Steven Soderbergh takes on the spy genre with Black Bag, a thriller more concerned about rooting out the truth than scaling tall buildings or sexual exploits. Although, there’s plenty of sexual tension.
Sifting through the Black Bag
Writer David Koepp and Soderberg’s impressively tight 90-minute spy thriller finds ideal, inquisitive leads in Michael Fassbender and Cate Blanchett.
George and Kathryn are married spies, but this is not Mr. & Mrs. Smith. They work for the same MI-6-style spy agency overseen by Arthur Stieglitz (Pierce Brosnan, underutilized) but in different departments. Being spies, they live compartmentalized lives, but when an essential technology with dire geopolitical consequences is released into the world, George must deduce who stole the technology. One of the main suspects is his wife, Kathryn.
To deduce the culprit, George and Kathryn invite two additional couples from the agency to their home. There’s Freddie (Tom Burke) and Clarissa (Marisa Abela, terrific), whose age difference and cheating allegations serve as the main course. The other couple is James (Regé-Jean Page) and Zoe (Naomie Harris). Zoe is a therapist at the agency who works with everyone at the table as their therapist.
George is a man with a notorious reputation at the agency. Kathryn loves him. Clarissa idolizes him. The others know his reputation. George despises liars.

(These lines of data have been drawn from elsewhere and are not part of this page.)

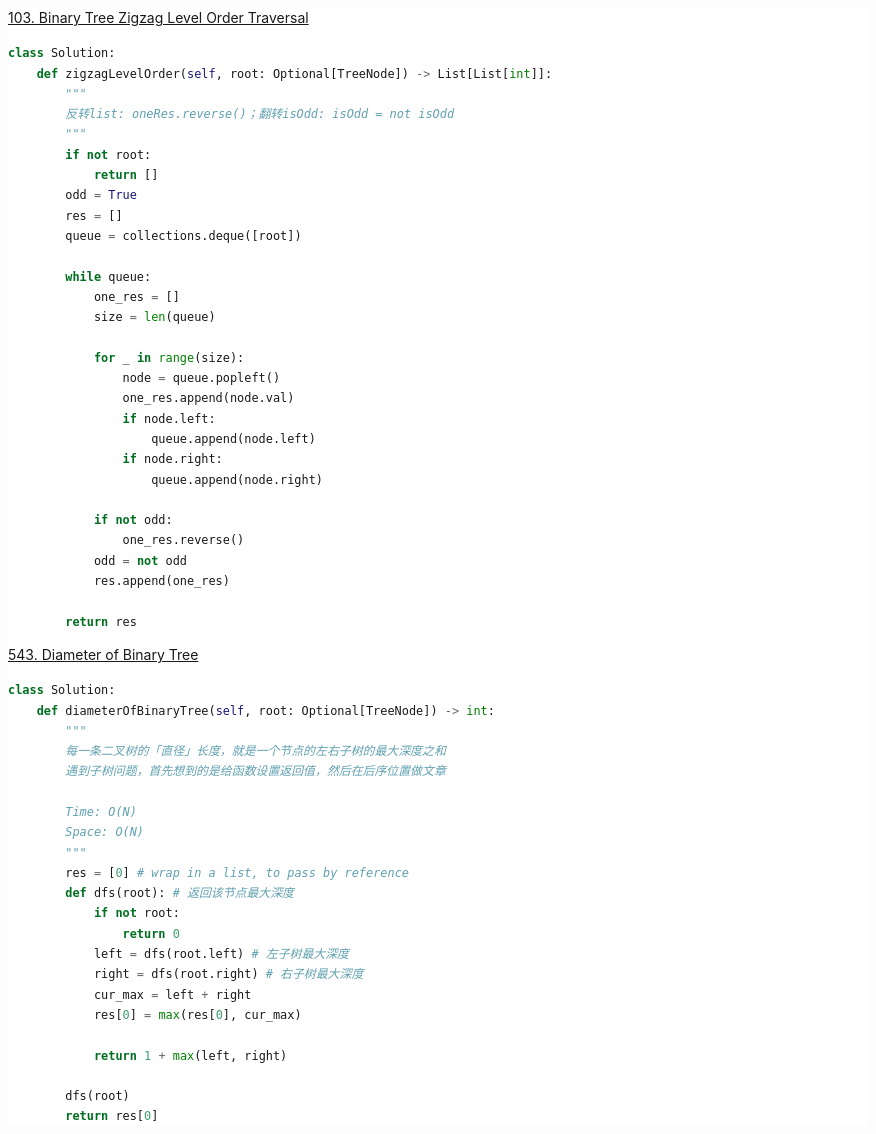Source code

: [103. Binary Tree Zigzag Level Order Traversal](https://leetcode.com/problems/binary-tree-zigzag-level-order-traversal/)

```python
class Solution:
    def zigzagLevelOrder(self, root: Optional[TreeNode]) -> List[List[int]]:
        """
        反转list: oneRes.reverse()；翻转isOdd: isOdd = not isOdd
        """
        if not root:
            return []
        odd = True
        res = []
        queue = collections.deque([root])

        while queue:
            one_res = []
            size = len(queue)

            for _ in range(size):
                node = queue.popleft()
                one_res.append(node.val)
                if node.left:
                    queue.append(node.left)
                if node.right:
                    queue.append(node.right)
            
            if not odd:
                one_res.reverse()
            odd = not odd
            res.append(one_res)

        return res
```

[543. Diameter of Binary Tree](https://leetcode.com/problems/diameter-of-binary-tree/)

```py
class Solution:
    def diameterOfBinaryTree(self, root: Optional[TreeNode]) -> int:
        """
        每一条二叉树的「直径」长度，就是一个节点的左右子树的最大深度之和
        遇到子树问题，首先想到的是给函数设置返回值，然后在后序位置做文章
        
        Time: O(N)
        Space: O(N)
        """
        res = [0] # wrap in a list, to pass by reference
        def dfs(root): # 返回该节点最大深度
            if not root:
                return 0
            left = dfs(root.left) # 左子树最大深度
            right = dfs(root.right) # 右子树最大深度
            cur_max = left + right
            res[0] = max(res[0], cur_max)
            
            return 1 + max(left, right)
        
        dfs(root)
        return res[0]
```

He hates them so much that he even has his father removed from the agency. Circumstantial evidence points the finger at Kathryn, but anybody married to George wouldn’t be so sloppy.
I love Fassbender and Blanchett together. Every other character in the movie exchanges dialogue in a fast-paced clip. George and Kathryn communicate in a very measured way and every word matters. They are also great listeners who hone in on the smallest of details.
Spies and Relationship
While the investigation is well done, I was most taken by how Black Bag shines a light on the complicated nature of relationships between spies. The only healthy relationship is between George and Kathryn; even that relationship makes George suspicious.
George strong-arms Clarissa to help him spy on his wife using her access to satellite imagery. During this sequence, Clarissa asks how he makes a relationship work. He answers by being willing to do whatever is necessary for Kathryn.
George’s satellite spying triggers an alert at the agency that appears to implicate him as the person who stole the technology. Freddie reveals this information to Kathryn, believing she will investigate her husband. That’s not what happens.
Geroge reveals to Kathryn he’s being set up. Kathryn believes she’s being duped as well. The husband-wife spies work together to this time to uncover the real culprit.
While Page, Harris, and Burke shine at various times. However, it’s Abela who shines brightest. Abela’s scenes with Fassbender are electric. Abela’s Clarissa has almost no filter, and everything Fassbender’s George says is considered.
Black Bag Final Thoughts
Black Bag is the best film of 2025 so far. Sorry, The Gorge. The performances by Fassbender and Blanchett are full of small moments of greatness that draw you in throughout the film. The focus on how impossible relationships are in the agency and how George and Kathryn are different from the other couples is incredible.
There are a couple of issues, though, that hold Black Bag back. As incredible as Blanchett is in the film, often in scenes opposite Fassbender, Kathryn doesn’t get much to do as a character. She has a couple of scenes with Brosnan and meets with a contact to gather intel, but that’s about it.
While I love Mission Impossible and James Bond films, it’s nice to see a spy movie that dives deeper into the complicated lives of spy relationships.